Unlike Apple, Softbank thrives on acquisitions. The company just announced the addition of two robotics companies to its shopping list. SoftBank has entered into an agreement to acquire Boston Dynamics and Schaft from the parent of Google. The transaction is consistent with Softbank CEO Masayoshi Son’s investments strategy in robotics technologies in the last couple years.
While drones and robots are changing manufacturing and product delivery, bots are going to deliver breakthroughs inside our bodies. Scientists are expecting micro-bots could soon shuttle radioactive drugs to cancer clusters, perform surgeries inside the body, or clear out blood clots lodged deep inside the heart or brain. You can see below a magnetically driven helix captures an immobile sperm and carries it to an egg cell, research work done by Professors M. Medina-Sánchez et. al in Germany. The video below reminds me of the submarine in an old sci-fi movie, Fantansic Voyage. (Please go to the Nature website if the GIF file below doesn’t play.)

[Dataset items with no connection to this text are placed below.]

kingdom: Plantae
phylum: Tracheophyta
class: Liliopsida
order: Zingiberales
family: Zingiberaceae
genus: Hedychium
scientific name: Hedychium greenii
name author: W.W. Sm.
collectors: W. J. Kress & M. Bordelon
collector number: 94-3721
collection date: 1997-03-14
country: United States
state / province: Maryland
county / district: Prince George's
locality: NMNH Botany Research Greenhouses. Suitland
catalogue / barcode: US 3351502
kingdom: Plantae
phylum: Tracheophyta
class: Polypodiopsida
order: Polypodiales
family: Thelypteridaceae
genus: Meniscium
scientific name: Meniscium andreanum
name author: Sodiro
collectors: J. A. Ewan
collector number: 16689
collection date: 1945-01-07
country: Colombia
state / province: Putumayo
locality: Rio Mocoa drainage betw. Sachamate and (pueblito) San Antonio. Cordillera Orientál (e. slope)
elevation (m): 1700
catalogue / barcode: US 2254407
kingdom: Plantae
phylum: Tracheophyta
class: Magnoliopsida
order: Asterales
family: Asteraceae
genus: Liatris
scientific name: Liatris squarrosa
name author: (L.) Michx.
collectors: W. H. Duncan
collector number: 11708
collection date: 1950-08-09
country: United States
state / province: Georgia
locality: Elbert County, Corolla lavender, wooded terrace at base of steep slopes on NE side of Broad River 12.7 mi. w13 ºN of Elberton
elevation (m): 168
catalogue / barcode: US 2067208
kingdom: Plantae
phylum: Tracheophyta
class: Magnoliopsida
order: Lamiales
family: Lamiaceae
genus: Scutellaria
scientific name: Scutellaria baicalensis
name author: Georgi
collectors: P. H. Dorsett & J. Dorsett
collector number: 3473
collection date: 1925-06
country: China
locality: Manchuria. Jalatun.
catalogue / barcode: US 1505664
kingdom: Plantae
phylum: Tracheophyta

Staying on the topic of synergies between A.I. and biology, Jeff Hawkins, the cofounder of Numenta, explains in IEEE spectrum how the company is improving A.I. by reverse engineering the neocortex, part of the mammalian brain involved in higher-order brain functions. Before rolling up his sleeves in A.I., Hawkins is also the cofounder of PalmPilot and Handspring and he clearly has lots of experience in commercializing cutting-edge innovations. In the article, he argues that the three fundamental attributes of the neocortex—learning by rewiring, sparse distributed representations, and sensorimotor integration—will be cornerstones of machine intelligence. Future thinking machines can ignore many aspects of biology, but not these three. Hawkins is absolutely correct that the Wright brothers built their plane by observing birds’ flying mechanism. Unfortunately, our understanding of the human brain is still in its early innings. I think it is likely that technology will continue to improve our understanding of the brain, which will then improve A.I., forming a positive feedback loop. An article by Technology Review explains more companies such as Nividia and Google are focusing on graphics processing unit (GPU), instead of central processing unit (CPU), to power the growth of A.I. and help reinforce the feedback loop discussed earlier.
Speaking at the Code Conference in California this week, Marc Andreessen, Netscape founder and prominent venture capitalist, argued that self-driving cars will not only build productivity and save lives, but will drive many job-creating ancillary industries. His arguments look weak to me. Obviously, it is in his best interest to underplay the impact of A.I. on the labor market. You can go to this website to see how many jobs are expected to be destroyed by A.I., based on an academic paper by Frey and Osborne, researchers at Oxford University. Just enter your job title and the web site will handle the rest.